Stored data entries
● ● ● ● ●
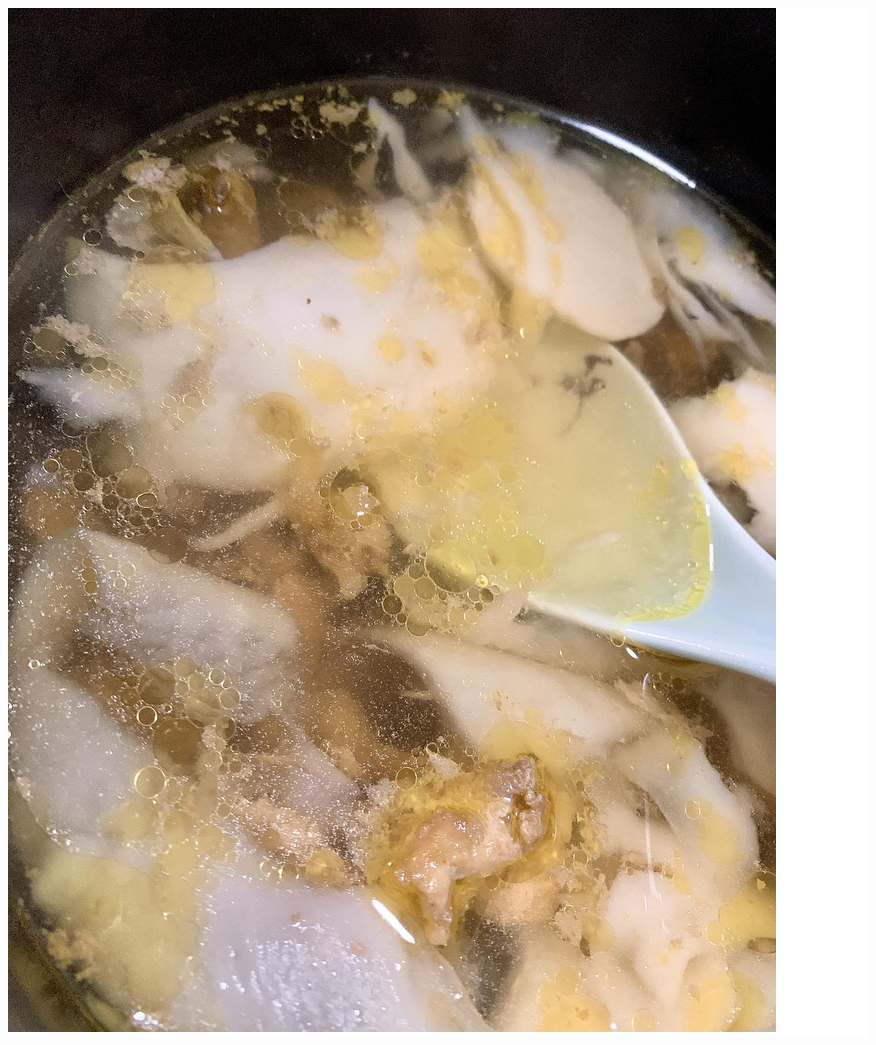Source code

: ![自制椰子鸡是我和牙医f的保留娱乐项目，就着周黑鸭、菜薹和小零食，在澳门新葡京娱乐城滚动字幕的陪伴下看完了整部《平原上的夏洛克》。我们各自立志，以后小别野的房顶也要和主人公的一样做成浇筑的，能兜住水和金鱼的那种。](./pic/01-28-七肢桶除以零-仅三十七天可见／2019.12.31-2020.02.0511.jpg)
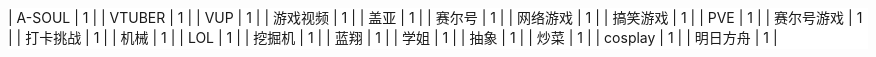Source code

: | A-SOUL | 1 |
| VTUBER | 1 |
| VUP | 1 |
| 游戏视频 | 1 |
| 盖亚 | 1 |
| 赛尔号 | 1 |
| 网络游戏 | 1 |
| 搞笑游戏 | 1 |
| PVE | 1 |
| 赛尔号游戏 | 1 |
| 打卡挑战 | 1 |
| 机械 | 1 |
| LOL | 1 |
| 挖掘机 | 1 |
| 蓝翔 | 1 |
| 学姐 | 1 |
| 抽象 | 1 |
| 炒菜 | 1 |
| cosplay | 1 |
| 明日方舟 | 1 |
● ● ● ● ●
## WHAT THE TASK REQUIRES
Retype the data exactly as it stands, but keep the images out of your copy.

## SOLUTION TO THE PROBLEM
Source code

: ![自制椰子鸡是我和牙医f的保留娱乐项目，就着周黑鸭、菜薹和小零食，在澳门新葡京娱乐城滚动字幕的陪伴下看完了整部《平原上的夏洛克》。我们各自立志，以后小别野的房顶也要和主人公的一样做成浇筑的，能兜住水和金鱼的那种。](./pic/01-28-七肢桶除以零-仅三十七天可见／2019.12.31-2020.02.0511.jpg)
Source code

: | A-SOUL | 1 |
| VTUBER | 1 |
| VUP | 1 |
| 游戏视频 | 1 |
| 盖亚 | 1 |
| 赛尔号 | 1 |
| 网络游戏 | 1 |
| 搞笑游戏 | 1 |
| PVE | 1 |
| 赛尔号游戏 | 1 |
| 打卡挑战 | 1 |
| 机械 | 1 |
| LOL | 1 |
| 挖掘机 | 1 |
| 蓝翔 | 1 |
| 学姐 | 1 |
| 抽象 | 1 |
| 炒菜 | 1 |
| cosplay | 1 |
| 明日方舟 | 1 |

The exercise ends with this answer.